Winter is the best time for inshore fishing in my opinion when the weather cooperates. I am unfamiliar with the Escambia river but I'm sure someone from your area will chime in... If I were you I would buy whatever kayak I could afford and go fishing! I used to kayak fish in a tiny sit in with no rod holders, I'd stash one rod and reel in the cockpit and bring a grocery bag with a few artificials, I caught just as many fish in that little boat as I do in my expensive hobie kayak...
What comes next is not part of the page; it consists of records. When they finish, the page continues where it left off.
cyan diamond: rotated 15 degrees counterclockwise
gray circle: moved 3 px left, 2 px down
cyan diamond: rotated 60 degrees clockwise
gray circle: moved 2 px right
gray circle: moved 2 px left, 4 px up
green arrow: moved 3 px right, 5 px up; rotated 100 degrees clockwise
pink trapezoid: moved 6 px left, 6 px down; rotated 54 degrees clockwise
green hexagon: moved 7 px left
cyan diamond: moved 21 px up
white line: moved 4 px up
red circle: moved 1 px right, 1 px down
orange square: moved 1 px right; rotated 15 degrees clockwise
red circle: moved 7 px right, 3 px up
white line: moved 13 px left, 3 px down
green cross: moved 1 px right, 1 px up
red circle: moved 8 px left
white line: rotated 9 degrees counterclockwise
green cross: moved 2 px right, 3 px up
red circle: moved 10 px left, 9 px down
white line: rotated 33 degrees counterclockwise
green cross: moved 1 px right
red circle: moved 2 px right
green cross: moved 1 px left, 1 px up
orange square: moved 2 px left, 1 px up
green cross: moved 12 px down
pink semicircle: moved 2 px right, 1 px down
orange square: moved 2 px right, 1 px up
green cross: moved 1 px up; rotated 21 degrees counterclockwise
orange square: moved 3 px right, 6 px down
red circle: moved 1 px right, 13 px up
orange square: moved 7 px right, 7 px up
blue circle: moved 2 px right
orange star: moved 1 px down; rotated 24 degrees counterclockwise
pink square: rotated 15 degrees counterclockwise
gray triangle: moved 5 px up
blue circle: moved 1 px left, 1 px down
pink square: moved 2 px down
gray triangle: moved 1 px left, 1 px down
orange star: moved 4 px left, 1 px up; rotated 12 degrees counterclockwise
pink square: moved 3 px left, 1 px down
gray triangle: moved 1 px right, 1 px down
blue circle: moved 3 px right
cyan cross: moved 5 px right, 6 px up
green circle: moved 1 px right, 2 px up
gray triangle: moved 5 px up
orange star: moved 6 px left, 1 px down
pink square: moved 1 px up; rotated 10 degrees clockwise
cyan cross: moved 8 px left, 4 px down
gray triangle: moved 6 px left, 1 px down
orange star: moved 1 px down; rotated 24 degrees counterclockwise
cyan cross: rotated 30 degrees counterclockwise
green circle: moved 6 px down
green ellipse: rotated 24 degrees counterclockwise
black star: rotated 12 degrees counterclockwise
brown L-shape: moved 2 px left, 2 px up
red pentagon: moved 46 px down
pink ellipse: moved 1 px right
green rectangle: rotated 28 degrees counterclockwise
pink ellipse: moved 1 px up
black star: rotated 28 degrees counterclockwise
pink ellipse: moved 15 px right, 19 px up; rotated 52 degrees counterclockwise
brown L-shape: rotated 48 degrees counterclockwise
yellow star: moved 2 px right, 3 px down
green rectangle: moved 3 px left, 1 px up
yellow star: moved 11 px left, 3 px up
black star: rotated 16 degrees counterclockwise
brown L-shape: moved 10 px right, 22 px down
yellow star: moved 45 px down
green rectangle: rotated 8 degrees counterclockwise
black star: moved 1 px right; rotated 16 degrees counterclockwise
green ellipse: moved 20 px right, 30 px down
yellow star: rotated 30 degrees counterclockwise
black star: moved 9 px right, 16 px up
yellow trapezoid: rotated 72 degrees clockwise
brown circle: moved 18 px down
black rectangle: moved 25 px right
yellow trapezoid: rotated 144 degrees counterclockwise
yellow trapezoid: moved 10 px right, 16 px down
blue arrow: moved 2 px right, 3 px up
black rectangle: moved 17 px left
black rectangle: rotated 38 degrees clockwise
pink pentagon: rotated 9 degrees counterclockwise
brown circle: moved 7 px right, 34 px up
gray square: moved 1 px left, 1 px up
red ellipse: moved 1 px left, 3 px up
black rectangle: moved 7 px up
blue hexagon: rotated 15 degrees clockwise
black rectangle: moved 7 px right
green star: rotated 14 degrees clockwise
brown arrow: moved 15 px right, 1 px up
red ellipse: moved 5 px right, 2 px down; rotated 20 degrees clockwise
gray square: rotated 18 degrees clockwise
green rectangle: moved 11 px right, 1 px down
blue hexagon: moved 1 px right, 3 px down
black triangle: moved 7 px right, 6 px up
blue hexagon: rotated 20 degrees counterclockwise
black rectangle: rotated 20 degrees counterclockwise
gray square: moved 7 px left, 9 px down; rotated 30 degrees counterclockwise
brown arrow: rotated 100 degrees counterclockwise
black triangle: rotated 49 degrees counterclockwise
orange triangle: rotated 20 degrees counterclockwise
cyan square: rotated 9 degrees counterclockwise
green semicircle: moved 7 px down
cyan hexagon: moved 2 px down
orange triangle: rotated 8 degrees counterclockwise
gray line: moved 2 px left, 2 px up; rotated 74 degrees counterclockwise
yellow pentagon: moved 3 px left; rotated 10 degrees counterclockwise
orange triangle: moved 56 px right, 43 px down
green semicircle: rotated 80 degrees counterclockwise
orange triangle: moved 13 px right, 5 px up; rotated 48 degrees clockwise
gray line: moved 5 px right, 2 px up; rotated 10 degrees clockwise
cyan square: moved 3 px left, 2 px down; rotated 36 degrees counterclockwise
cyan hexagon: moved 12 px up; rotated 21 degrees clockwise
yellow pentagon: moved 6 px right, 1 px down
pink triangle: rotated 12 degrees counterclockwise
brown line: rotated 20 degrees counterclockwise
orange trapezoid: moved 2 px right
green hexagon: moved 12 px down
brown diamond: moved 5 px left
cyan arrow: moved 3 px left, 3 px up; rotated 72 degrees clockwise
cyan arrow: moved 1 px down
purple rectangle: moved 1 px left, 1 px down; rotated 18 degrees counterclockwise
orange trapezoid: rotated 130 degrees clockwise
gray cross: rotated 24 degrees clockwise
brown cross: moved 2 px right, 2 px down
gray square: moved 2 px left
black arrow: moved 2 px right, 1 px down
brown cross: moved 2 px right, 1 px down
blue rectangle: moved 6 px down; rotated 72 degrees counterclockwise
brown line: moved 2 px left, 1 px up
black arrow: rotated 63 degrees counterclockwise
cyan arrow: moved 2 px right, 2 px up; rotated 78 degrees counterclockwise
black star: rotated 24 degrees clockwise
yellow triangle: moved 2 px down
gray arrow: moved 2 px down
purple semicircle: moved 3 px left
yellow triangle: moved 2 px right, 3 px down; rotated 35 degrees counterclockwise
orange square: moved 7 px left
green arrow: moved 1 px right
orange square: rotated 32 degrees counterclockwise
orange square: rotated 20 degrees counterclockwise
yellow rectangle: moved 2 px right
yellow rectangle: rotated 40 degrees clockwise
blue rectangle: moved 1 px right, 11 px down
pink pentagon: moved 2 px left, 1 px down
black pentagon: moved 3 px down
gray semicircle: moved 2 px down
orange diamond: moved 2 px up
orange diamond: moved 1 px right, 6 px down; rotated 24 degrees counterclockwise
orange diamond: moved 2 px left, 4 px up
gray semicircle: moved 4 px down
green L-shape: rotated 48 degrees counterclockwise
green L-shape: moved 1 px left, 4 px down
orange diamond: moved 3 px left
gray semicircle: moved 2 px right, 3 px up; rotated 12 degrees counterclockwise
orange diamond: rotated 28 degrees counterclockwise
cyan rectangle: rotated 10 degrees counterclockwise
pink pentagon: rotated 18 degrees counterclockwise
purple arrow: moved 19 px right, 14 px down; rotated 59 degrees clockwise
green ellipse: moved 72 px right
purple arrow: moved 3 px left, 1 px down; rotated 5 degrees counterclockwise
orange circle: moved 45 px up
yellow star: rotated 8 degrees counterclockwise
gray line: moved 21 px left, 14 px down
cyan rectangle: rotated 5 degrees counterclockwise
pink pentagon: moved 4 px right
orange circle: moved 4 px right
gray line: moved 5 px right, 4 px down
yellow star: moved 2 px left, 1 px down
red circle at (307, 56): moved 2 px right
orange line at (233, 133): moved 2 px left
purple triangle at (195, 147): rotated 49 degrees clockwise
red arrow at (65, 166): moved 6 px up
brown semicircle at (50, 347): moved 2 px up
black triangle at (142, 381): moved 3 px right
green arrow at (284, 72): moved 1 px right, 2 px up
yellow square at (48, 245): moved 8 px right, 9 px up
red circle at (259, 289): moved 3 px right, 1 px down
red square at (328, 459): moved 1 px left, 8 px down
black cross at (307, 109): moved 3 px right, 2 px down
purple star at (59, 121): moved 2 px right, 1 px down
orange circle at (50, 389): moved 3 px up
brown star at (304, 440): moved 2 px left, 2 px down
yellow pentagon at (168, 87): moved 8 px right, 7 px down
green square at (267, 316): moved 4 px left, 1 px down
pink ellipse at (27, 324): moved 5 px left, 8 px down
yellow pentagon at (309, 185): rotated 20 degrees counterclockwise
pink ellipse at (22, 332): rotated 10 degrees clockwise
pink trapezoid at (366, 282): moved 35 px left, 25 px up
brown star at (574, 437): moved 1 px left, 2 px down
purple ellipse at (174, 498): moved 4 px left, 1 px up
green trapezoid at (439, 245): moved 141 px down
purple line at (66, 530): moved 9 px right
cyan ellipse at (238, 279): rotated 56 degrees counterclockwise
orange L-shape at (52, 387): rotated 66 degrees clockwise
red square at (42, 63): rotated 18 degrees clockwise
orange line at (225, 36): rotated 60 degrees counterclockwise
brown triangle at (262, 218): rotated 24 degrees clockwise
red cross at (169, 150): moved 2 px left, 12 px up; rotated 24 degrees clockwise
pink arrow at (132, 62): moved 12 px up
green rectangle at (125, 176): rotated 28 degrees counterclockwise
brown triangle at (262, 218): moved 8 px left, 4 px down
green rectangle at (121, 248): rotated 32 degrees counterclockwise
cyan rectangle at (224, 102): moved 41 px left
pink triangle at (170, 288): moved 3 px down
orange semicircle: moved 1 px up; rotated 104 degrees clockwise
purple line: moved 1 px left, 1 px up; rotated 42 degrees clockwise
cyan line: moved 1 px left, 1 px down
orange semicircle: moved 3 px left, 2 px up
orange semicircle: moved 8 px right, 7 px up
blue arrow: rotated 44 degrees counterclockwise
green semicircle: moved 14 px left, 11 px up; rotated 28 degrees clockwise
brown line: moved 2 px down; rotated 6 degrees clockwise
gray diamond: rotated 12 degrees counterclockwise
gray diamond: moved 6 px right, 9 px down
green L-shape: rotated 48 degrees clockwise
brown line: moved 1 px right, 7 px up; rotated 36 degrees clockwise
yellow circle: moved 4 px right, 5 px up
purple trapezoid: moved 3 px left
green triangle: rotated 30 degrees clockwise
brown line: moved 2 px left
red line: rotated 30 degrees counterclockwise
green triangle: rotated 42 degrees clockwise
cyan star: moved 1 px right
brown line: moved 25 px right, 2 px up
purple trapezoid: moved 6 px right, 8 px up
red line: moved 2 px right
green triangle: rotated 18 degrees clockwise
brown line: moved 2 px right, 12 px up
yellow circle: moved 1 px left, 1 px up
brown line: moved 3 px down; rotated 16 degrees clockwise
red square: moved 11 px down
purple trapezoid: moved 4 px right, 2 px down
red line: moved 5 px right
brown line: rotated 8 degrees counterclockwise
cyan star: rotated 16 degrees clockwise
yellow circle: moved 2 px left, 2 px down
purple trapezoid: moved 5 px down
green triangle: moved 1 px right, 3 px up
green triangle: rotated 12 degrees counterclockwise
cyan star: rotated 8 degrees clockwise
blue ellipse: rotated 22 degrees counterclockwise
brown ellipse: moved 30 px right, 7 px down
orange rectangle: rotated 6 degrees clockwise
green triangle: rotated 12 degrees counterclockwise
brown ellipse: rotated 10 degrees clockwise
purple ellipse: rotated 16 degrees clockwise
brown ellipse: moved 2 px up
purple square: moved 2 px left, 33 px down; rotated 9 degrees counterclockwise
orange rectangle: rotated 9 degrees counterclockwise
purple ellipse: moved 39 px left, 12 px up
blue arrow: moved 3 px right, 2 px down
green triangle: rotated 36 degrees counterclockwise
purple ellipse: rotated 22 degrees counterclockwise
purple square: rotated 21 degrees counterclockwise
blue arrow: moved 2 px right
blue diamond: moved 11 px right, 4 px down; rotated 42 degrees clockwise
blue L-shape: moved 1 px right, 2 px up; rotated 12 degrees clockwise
When the water is cold the fish can move and feed physically slower so give slowly bumping the bottom a shot.... Really slow. I like to use gulp swimming mullets on a 1/4 oz jig head most of the time.


----------



## Kevin B (Dec 3, 2012)

I only spend 10 days or so in Alabama and Florida a year, But I have seen enough Alligators that I wouldn't go wading in a River 

But that is just me :no:.

Kevin


----------



## MerkDeez (Nov 20, 2011)

You could wade fish escambia if you wanted but you can run into some nasty mud. I would grab a $100 yak off craigslist. Fishing in escambia is very consistent. The past 2 months has been solid fishing catching atleast 2 slot reds and a handful of over 18" specks on fly. If I don't fly fish I can double that number. Work points in 3-5 of water, topwater in the early early morning and then once you get some good light I turn over to a crab, shrimp, or clouser all in a natural color.

Find bass hole cove on the map, south side of the causeway and it is about .5-2' deep. It holds a ton of sheepshead that if you are slow and quiet enough you can sneak up enough and catch one on fly. For those though it's about a 1 in every 20 fish you will catch. Can be very frustrating.


----------